Collaborative trees are not a substitute for records research; they are the way to structure the results of that research so that it is available for others to build on. This is how knowledge and science advance, with one person working off of and improving the work of another. Without collaborative genealogy, we will all be limited in our focus, able to see only the relatively small web of relationships that we work on by ourselves, and never seeing the majesty of the larger web that includes us all.
[1] E. Randol Schoenberg, randols@bslaw.net, is a board member of JewishGen and the Co-Founder of JewishGen’s Austria-Czech Special Interest Group. He moderates the Austria-Czech mailing list and website, and is also the author of the Beginner’s Guide to Austrian-Jewish Genealogy and the co-author of Getting Started with Czech-Jewish Genealogy. Schoenberg is a volunteer curator on Geni.com, and one of Geni’s most active users, managing about 100,000 profiles Professionally, he is an attorney and serves on the boards of various philanthropic, artistic and educational organizations. He presently serves as President and Acting Executive Director of the Los Angeles Museum of the Holocaust.
[2] The big trees on WikiTree, WeRelate and FamilySearch are far smaller. WikiTree presently has 5.2 million profiles on its big tree. WeRelate has 2.4 million. The LDS Church recently released its new collaborative Family Tree which has the potential of competing with the others. But it remains to be seen if this or any other platform will be able to catch up with Geni. Geni users are adding new profiles to its World Family Tree at a rate of 7 million per year. See http://www.geni.com/worldfamilytree
[3] The closest path is the one with the fewest steps between nodes on the tree. Geni shows the closest blood relation, or else the closest connection (ie. cousin to cousin to cousin).
[4] It is also fun to see the relationship paths between famous people: “Sigmund Freud is Ludwig Wittgenstein’s third cousin once removed’s husband’s sister’s husband’s first cousin’s 1st husband.” or “Franz Kafka is Gustav Mahler’s wife’s husband’s first cousin’s wife’s sister’s husband’s first cousin’s husband’s first cousin’s husband’s first cousin once removed.” Of course, the point is that we are all “related” in this fashion.

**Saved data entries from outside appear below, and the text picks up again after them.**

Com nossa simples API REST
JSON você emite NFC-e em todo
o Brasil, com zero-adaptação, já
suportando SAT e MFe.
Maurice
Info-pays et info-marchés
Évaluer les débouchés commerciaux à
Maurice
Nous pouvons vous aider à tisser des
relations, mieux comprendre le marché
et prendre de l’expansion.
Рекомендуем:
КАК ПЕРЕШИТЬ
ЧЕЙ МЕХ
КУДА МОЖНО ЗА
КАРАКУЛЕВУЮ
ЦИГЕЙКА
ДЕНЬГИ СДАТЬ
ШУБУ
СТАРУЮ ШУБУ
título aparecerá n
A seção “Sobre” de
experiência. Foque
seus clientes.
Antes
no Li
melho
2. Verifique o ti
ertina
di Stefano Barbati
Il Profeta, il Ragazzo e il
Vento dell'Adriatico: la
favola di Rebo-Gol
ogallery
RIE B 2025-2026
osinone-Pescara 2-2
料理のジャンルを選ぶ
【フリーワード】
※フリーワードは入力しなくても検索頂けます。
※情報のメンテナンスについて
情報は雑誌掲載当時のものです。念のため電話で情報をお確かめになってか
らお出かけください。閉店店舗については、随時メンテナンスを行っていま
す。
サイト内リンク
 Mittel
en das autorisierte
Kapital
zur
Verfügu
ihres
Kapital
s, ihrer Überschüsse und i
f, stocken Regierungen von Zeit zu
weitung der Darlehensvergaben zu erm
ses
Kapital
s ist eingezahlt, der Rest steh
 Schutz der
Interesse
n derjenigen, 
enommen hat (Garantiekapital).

[5] Geni tells me that King David is my 94th great-grandfather. Naturally this path requires a number of leaps of faith and the use of undocumented, perhaps mythological genealogies extending through areas well beyond my expertise. My own comfort level does not extend much beyond my 11th great-grandfather Samuel Phoebus Lämml (Teomim-Munk) (d. 1616 Vienna). But it is interesting to find that the number of generations is at least somewhat plausible.

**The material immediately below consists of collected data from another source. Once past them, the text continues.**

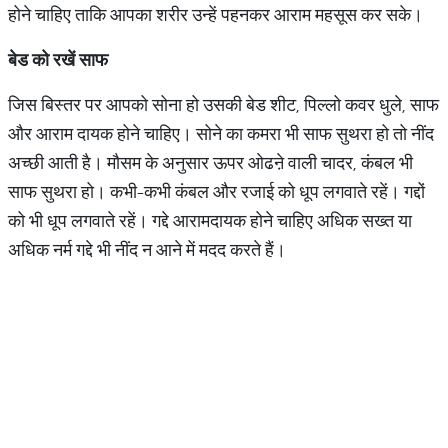
होने चाहिए ताकि आपका शरीर उन्हें पहनकर आराम महसूस कर सके।
बेड
को
रखें
साफ
जिस बिस्तर पर आपको सोना हो उसकी बेड शीट, पिल्लो कवर धुले, साफ
और आराम दायक होने चाहिए। सोने का कमरा भी साफ सुथरा हो तो नींद
अच्छी आती है। मौसम के अनुसार ऊपर ओढऩे वाली चादर, कंबल भी
साफ सुथरा हो। कभी-कभी कंबल और रजाई को धूप लगवाते रहें। गद्दों
को भी धूप लगवाते रहें। गद्दे आरामदायक होने चाहिए अधिक सख्त या
अधिक नर्म गद्दे भी नींद न आने में मदद करते हैं।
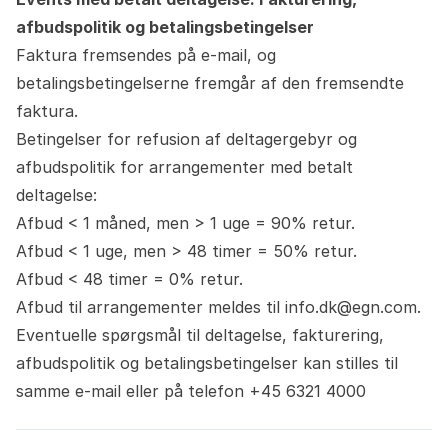
afbudspolitik og betalingsbetingelser
Faktura fremsendes på e-mail, og
betalingsbetingelserne fremgår af den fremsendte
faktura.
Betingelser for refusion af deltagergebyr og
afbudspolitik for arrangementer med betalt
deltagelse:
Afbud < 1 måned, men > 1 uge = 90% retur.
Afbud < 1 uge, men > 48 timer = 50% retur.
Afbud < 48 timer = 0% retur.
Afbud til arrangementer meldes til
info.dk@egn.com
.
Eventuelle spørgsmål til deltagelse, fakturering,
afbudspolitik og betalingsbetingelser kan stilles til
samme e-mail eller på telefon +45 6321 4000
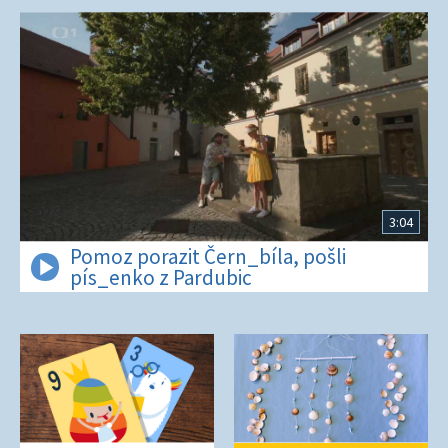
3:04
Pomoz porazit Čern_bíla, pošli
pís_enko z Pardubic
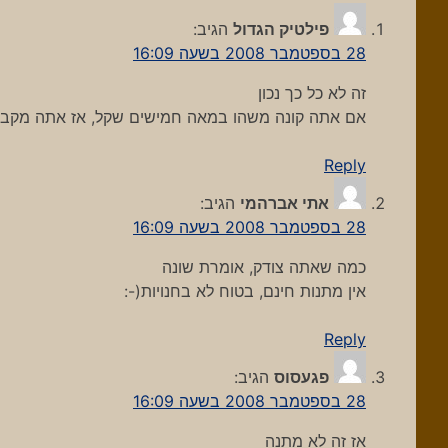
פילטיק הגדול
הגיב:
28 בספטמבר 2008 בשעה 16:09
זה לא כל כך נכון
אם אתה קונה משהו במאה חמישים שקל, אז אתה מקבל א
Reply
אתי אברהמי
הגיב:
28 בספטמבר 2008 בשעה 16:09
כמה שאתה צודק, אומרת שונה
אין מתנות חינם, בטוח לא בחנויות(-:
Reply
פגעסוס
הגיב:
28 בספטמבר 2008 בשעה 16:09
אז זה לא מתנה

[6] Presently, the Jewish curators include: Hatte Blejer, Adam Brown, Yigal Burstein, Ofir Friedman, Kevin Janit, Jaim Harlow, Itai Hermelin, Erica Howton, Shmuel Kam, Pam Karp, Rafi Kornfeld, Itai Meshulam, Malka Mysels, Peter Rohel, Randy Schoenberg, Alisa Sharon, Marco Soria and Marsha Veazey. See http://www.geni.com/projects/Jewish-Genealogy-Curators/13122.

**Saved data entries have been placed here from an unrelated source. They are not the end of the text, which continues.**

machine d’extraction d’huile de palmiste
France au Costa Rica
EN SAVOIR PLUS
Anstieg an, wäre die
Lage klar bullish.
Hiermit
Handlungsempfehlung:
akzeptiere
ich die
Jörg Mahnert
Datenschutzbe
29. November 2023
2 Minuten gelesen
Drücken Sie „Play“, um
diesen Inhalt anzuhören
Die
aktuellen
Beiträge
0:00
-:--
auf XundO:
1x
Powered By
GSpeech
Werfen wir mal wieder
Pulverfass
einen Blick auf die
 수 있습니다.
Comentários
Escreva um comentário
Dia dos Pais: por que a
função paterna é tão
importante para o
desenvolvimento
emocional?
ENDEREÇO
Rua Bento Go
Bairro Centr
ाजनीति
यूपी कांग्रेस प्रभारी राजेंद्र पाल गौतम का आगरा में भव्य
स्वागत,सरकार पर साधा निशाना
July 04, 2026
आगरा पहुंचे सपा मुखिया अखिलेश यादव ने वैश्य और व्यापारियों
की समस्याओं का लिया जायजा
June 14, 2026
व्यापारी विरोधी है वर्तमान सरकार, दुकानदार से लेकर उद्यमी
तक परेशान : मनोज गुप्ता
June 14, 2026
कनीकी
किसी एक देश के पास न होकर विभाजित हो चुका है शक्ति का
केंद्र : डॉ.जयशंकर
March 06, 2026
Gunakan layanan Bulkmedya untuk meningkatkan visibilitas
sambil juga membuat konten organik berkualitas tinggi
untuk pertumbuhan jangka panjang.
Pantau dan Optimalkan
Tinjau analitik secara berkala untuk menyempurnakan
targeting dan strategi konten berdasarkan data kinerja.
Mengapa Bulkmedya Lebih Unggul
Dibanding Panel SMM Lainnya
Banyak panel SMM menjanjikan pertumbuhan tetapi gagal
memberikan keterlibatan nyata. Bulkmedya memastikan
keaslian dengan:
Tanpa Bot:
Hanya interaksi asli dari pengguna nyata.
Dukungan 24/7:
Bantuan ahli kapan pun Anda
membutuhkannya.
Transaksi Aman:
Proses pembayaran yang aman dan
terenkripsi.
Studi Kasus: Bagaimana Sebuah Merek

[7] See http://www.geni.com/projects/Jewish-Genealogy-Portal-A-Guide-to-Jewish-Projects-and-Resources-on-Geni/13121.
[8] The Krakow project, http://www.geni.com/projects/Jewish-Families-of-Kraków-Poland/12917, spearheaded by curator Pam Karp, is an attempt to move all of the data (70,000 profiles) from Dan Hirschberg’s Krakow website (http://www.ics.uci.edu/~dan/genealogy/Krakow/family.html) over to Geni, where it can be integrated with the rest of the World Family Tree and can be augmented by the community with records, photos and links to living descendants.
[12] In the field where I do most of my work, Austria, Bohemia and Moravia, Geni has allowed us to link together pretty much every Jewish family from that region. The project is enormous and ongoing, but with the wealth of records that are increasingly becoming available, and the number of collaborators working on them, the Austria-Czech-Jewish part of the tree is likely to become the most dense and detailed tree ever created for Jewish families in a particular region.
[13] Geni and all the other platforms have varying privacy settings. On Geni, living profiles are set to private and not searchable on the Web. Nevertheless, as a rule of thumb, if you don’t want anyone to make the information public, do not put it on the Web in any fashion.